Wisconsin School District Covering Up Racial Discrimination, Lawsuit Claims

A school district in Wisconsin is withholding records around a policy that appears to have instructed staff to discriminate against students based on their race, according to a lawsuit filed Tuesday by a prominent conservative law firm in the state.

Last January, several district employees reached out to Daniel Lennington, a lawyer with the Wisconsin Institute for Law Liberty, to tell him that the Madison Metropolitan School District was directing teachers to prioritize meetings with black students above other groups. In his communication with the employees, Lennington was provided a screen grab that he was told represented official district policy regarding creating small instructional groups for instruction in reading, foundational skills, and math, the lawsuit states.

According to the screen grab, included in an affidavit from Lennington, instructors were to “prioritize your African American students meeting with you first and more often,” and to “prioritize your English Language learners meeting with you second and more often.”

Screen grab of alleged Madison Metropolitan School District policy regarding small group instruction.
Screen grab of alleged Madison Metropolitan School District policy regarding small group instruction.

“In my view, this public record confirmed exactly what had been alleged against MMSD: that the district was, in fact, discriminating against students based on race,” Lennington said in the affidavit.

Because he had only been provided a partial record, Lennington filed a records request with the district on January 31, 2022, for the complete policy and other related records.

In March, more than a month after filing the request, Lennington followed up, and was told that “public records are reviewed in the order in which they are received. We will review this request as soon as possible.” Lennington followed up five more times over the last year, most recently in December, and has received no response.

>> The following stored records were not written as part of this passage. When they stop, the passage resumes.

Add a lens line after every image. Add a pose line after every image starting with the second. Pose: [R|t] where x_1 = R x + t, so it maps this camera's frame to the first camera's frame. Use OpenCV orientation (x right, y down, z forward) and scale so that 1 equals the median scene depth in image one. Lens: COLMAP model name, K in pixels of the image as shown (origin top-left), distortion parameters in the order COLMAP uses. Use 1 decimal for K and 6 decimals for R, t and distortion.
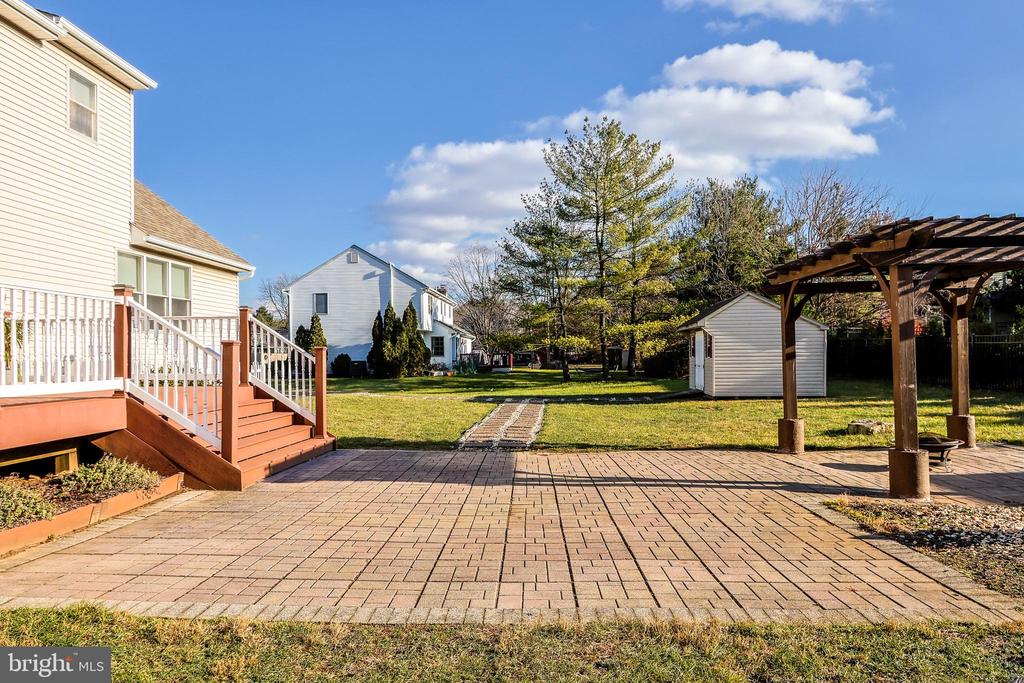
lens RADIAL K [[648.8, 0, 517.0], [0, 648.8, 345.1], [0, 0, 1]] dist [-0.003442, 0.003482]
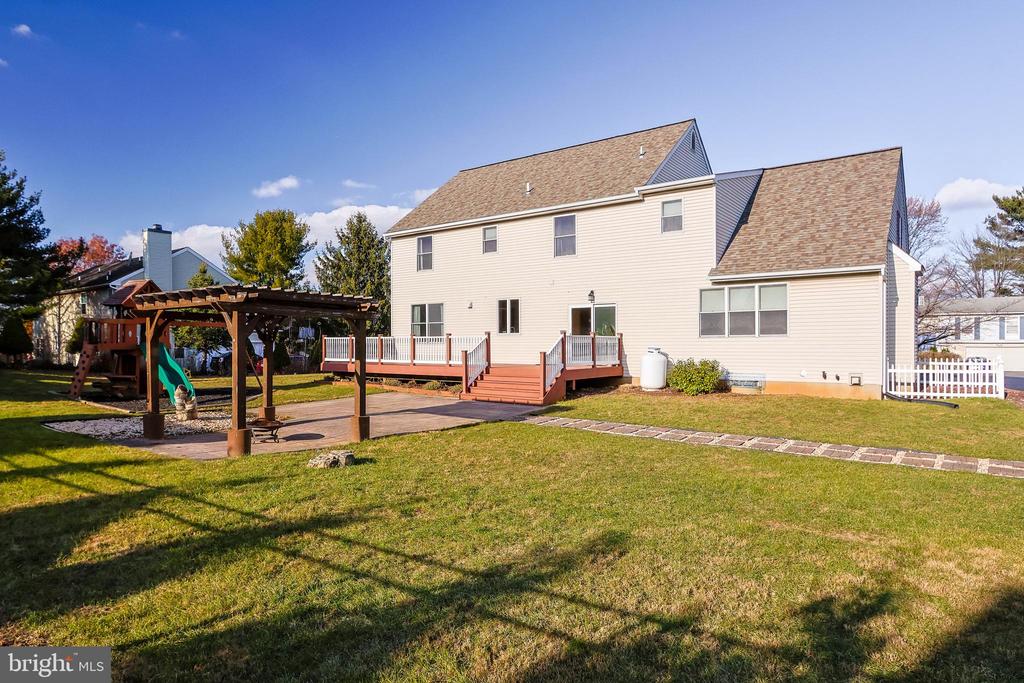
lens RADIAL K [[648.8, 0, 517.0], [0, 648.8, 345.1], [0, 0, 1]] dist [-0.003442, 0.003482]
pose [[-0.546798, 0.011894, -0.837180, 0.902613], [0.020797, 0.999784, 0.000621, -0.012505], [0.837006, -0.017072, -0.546927, 1.333187]]
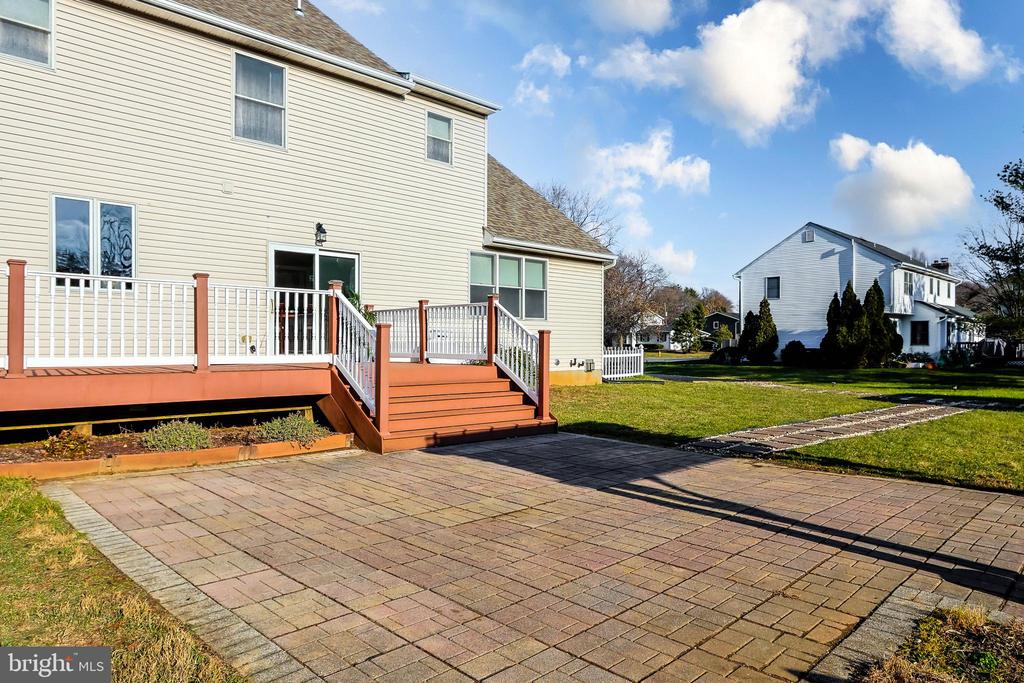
lens RADIAL K [[648.8, 0, 517.0], [0, 648.8, 345.1], [0, 0, 1]] dist [-0.003442, 0.003482]
pose [[0.727167, 0.015328, -0.686289, 0.250151], [-0.001160, 0.999777, 0.021100, 0.002744], [0.686459, -0.014547, 0.727023, 0.152732]]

Last June, a WILL intern sent a separate records request to the Madison school district for a list of adopted textbooks. The intern was informed that “due to the COVID-19 pandemic, staff constraints, and the increase of public records requests received, we are experiencing a delay in responding to requests.” The district has not provided any records for that request either.

Another request that Lennington made last March for a small number of PDFs took about eight months to fulfill. In September, a resident of a Madison suburb filed a lawsuit against the district after he waited nine months for records about high school football. A local TV news station has also reported on its long wait for records from the school district about a reassigned high school principal. “The request has taken so long to complete, it isn’t just about the emails anymore. It’s about your tax dollars, accountability, and your right to know,” NBC15 reporter Elizabeth Wadas wrote in September.

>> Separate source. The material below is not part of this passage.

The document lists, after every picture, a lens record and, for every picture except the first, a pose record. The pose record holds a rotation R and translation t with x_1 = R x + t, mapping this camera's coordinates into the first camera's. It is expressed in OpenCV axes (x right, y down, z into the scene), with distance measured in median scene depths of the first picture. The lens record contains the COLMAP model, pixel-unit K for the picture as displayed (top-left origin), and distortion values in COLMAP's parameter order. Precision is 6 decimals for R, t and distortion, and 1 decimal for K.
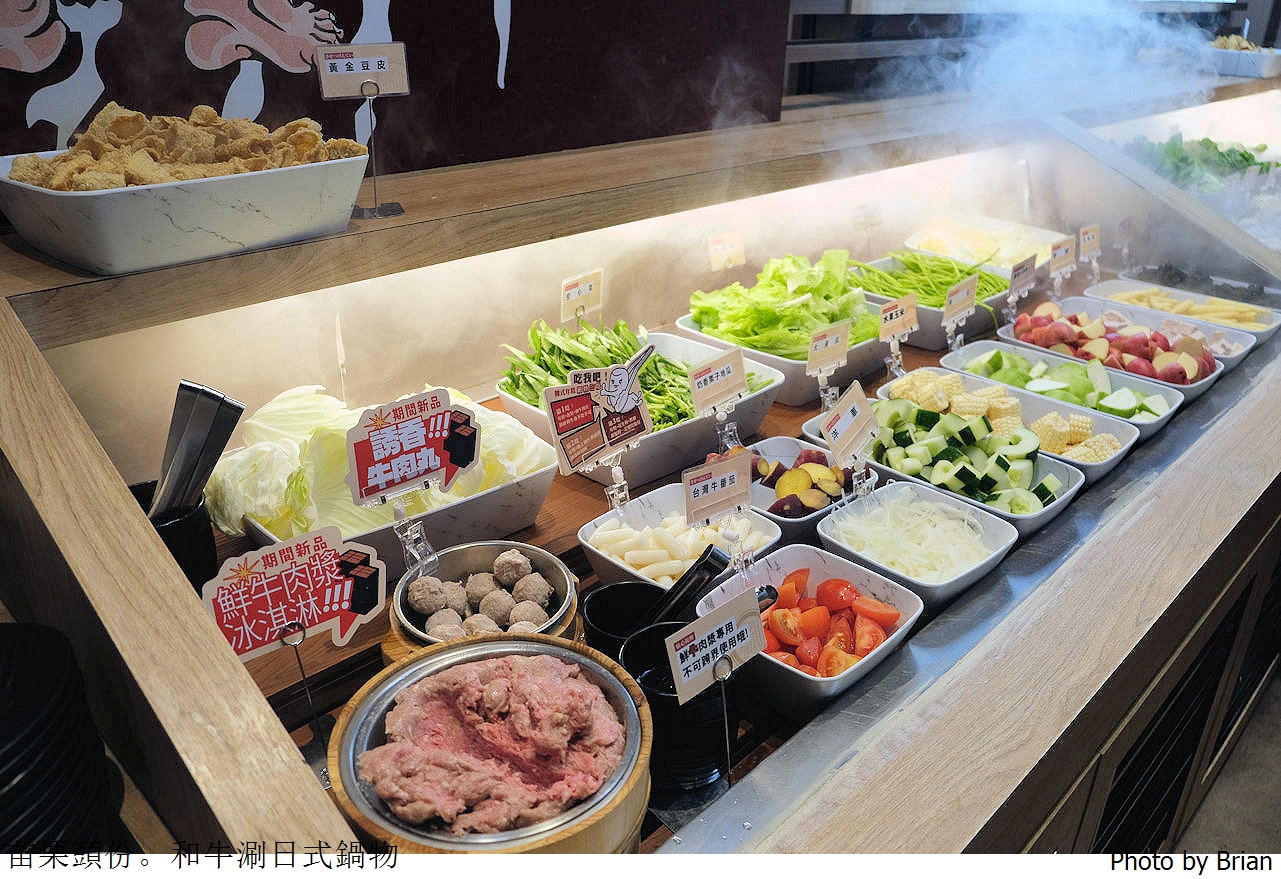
lens RADIAL K [[1000.6, 0, 641.2], [0, 1000.6, 428.0], [0, 0, 1]] dist [-0.044737, 0.040096]
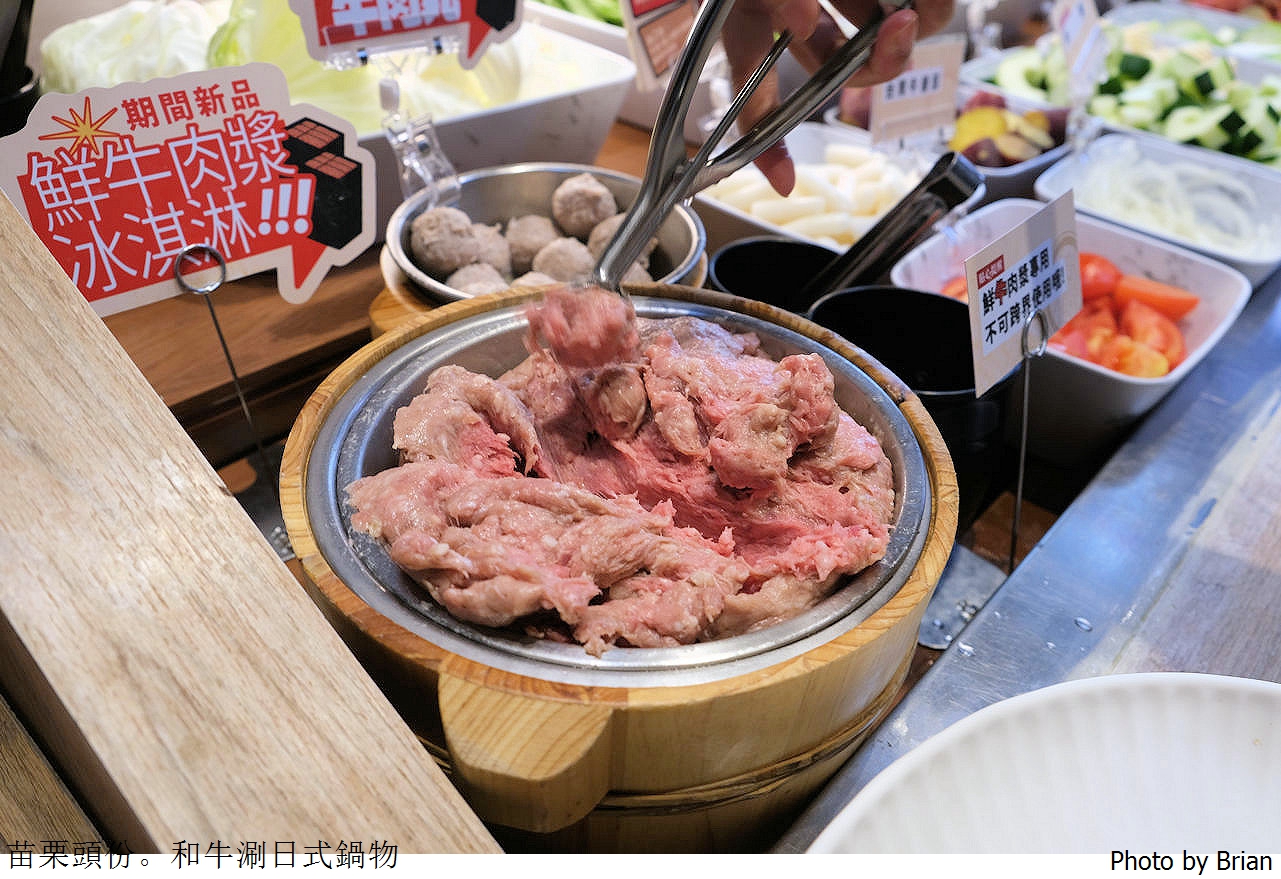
lens RADIAL K [[1000.6, 0, 648.4], [0, 1000.6, 452.6], [0, 0, 1]] dist [-0.044737, 0.040096]
pose [[0.998471, 0.011121, 0.054152, -0.158315], [-0.022993, 0.974352, 0.223851, 0.194195], [-0.050274, -0.224754, 0.973118, 0.507850]]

“It’s ridiculous. There is no records request that should take six months to fulfill,” Wisconsin open records lawyer Tom Kamenick told the station.

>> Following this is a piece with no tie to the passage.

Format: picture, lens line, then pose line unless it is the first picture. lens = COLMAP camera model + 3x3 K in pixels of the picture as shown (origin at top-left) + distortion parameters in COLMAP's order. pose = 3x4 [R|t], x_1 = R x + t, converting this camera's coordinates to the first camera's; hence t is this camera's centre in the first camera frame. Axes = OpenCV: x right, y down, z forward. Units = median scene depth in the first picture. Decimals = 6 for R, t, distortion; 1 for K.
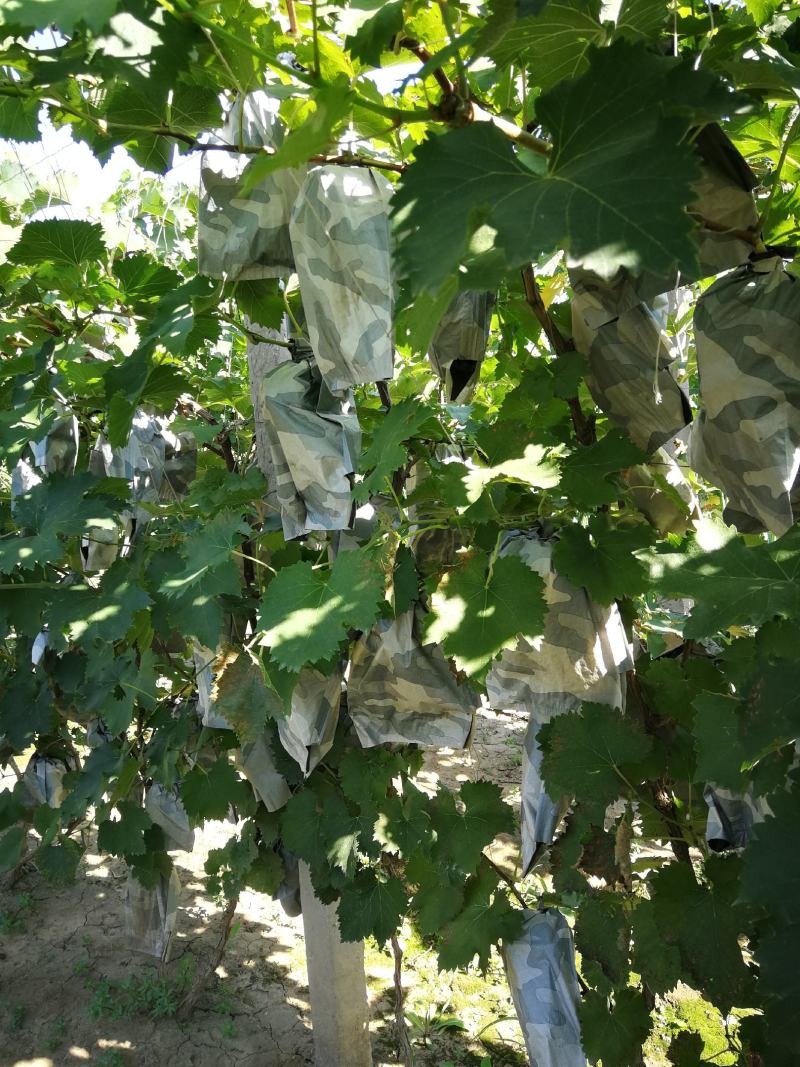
lens RADIAL K [[914.1, 0, 399.4], [0, 914.1, 533.3], [0, 0, 1]] dist [0.021484, -0.041301]
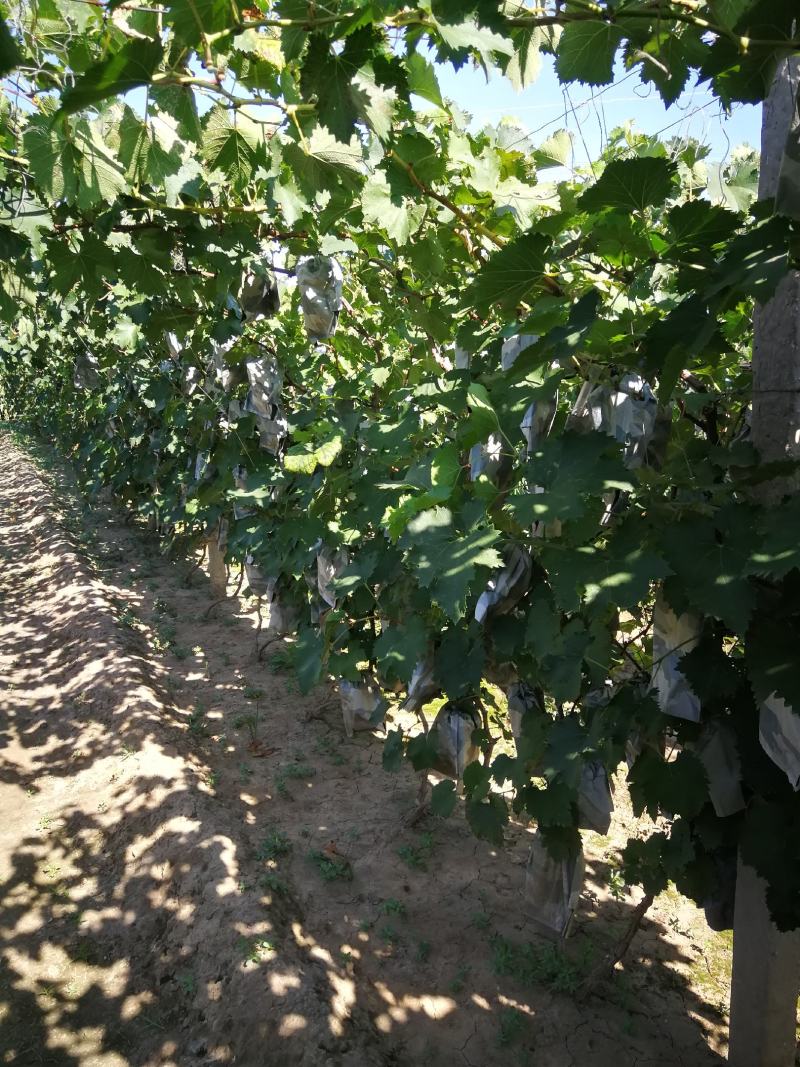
lens RADIAL K [[914.1, 0, 366.9], [0, 914.1, 538.0], [0, 0, 1]] dist [0.021484, -0.041301]
pose [[0.909897, 0.107019, -0.400792, -0.103995], [-0.097140, 0.994255, 0.044953, 0.015282], [0.403300, -0.001969, 0.915066, 0.008853]]
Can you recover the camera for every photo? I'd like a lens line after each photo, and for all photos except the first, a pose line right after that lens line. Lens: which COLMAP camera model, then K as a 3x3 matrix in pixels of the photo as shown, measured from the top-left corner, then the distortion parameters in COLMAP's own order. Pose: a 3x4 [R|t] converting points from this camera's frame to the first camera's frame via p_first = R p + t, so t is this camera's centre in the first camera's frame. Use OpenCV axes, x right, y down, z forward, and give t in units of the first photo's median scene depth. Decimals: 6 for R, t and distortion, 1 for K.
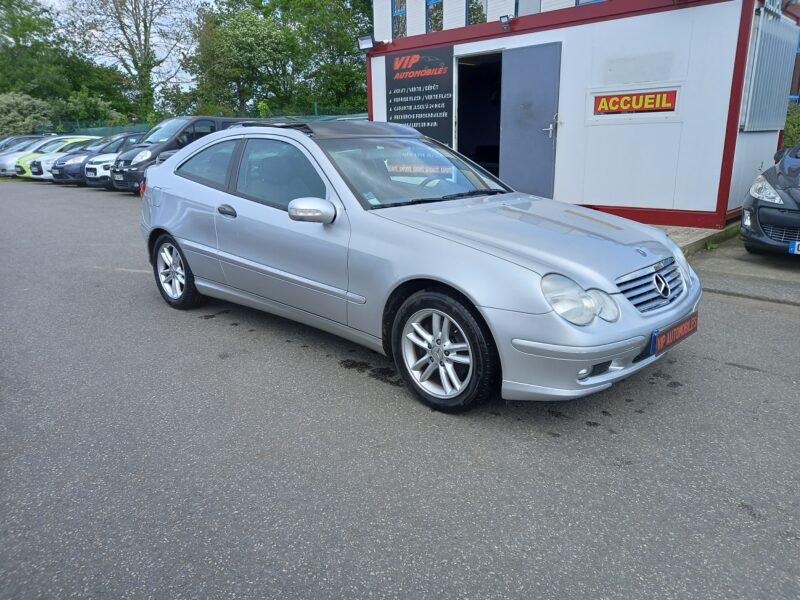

WILL also sued the Madison district last year after the district took three months to deny a request for a LGBTQA+101 training document provided to teachers. The case was settled and the district ultimately provided the document, according to the WILL lawsuit. The Madison school district is one of the largest in Wisconsin, and has a nearly $600 million budget. “Of those hundreds of millions of dollars, the District dedicates only one staff position to responding to record requests,” the lawsuit states. “In September of 2022, that position was vacant.”

Tim LeMonds, a school district spokesman, said in an email Tuesday that the district had not been formally notified about the lawsuit, and it does not comment on pending litigation. He added that the small instructional group document referenced by WILL is not official district policy, which is set by the school board, but is rather “a singular guidance document, the content of which was modified over a year ago.”

“Counter to WILL’s narratives, MMSD strives to create learning spacing where all students, staff and families can thrive,” LeMonds wrote. “Part of our work is to ensure our scholars have the necessary supports in place for academic and social-emotional success.”

The WILL lawsuit, filed Tuesday in Dane County Circuit Court, is calling for the district to be compelled to provide the records requested.

Cory Brewer, a WILL lawyer, said in a prepared statement that parents and community members have a right to know about the policy in question. “Race discrimination has no place in public education,” Brewer said. “It is illegal and immoral.”

Editor’s Note: This story has been updated to include comment from Tim LeMonds, a spokesman for the Madison Metropolitan School District.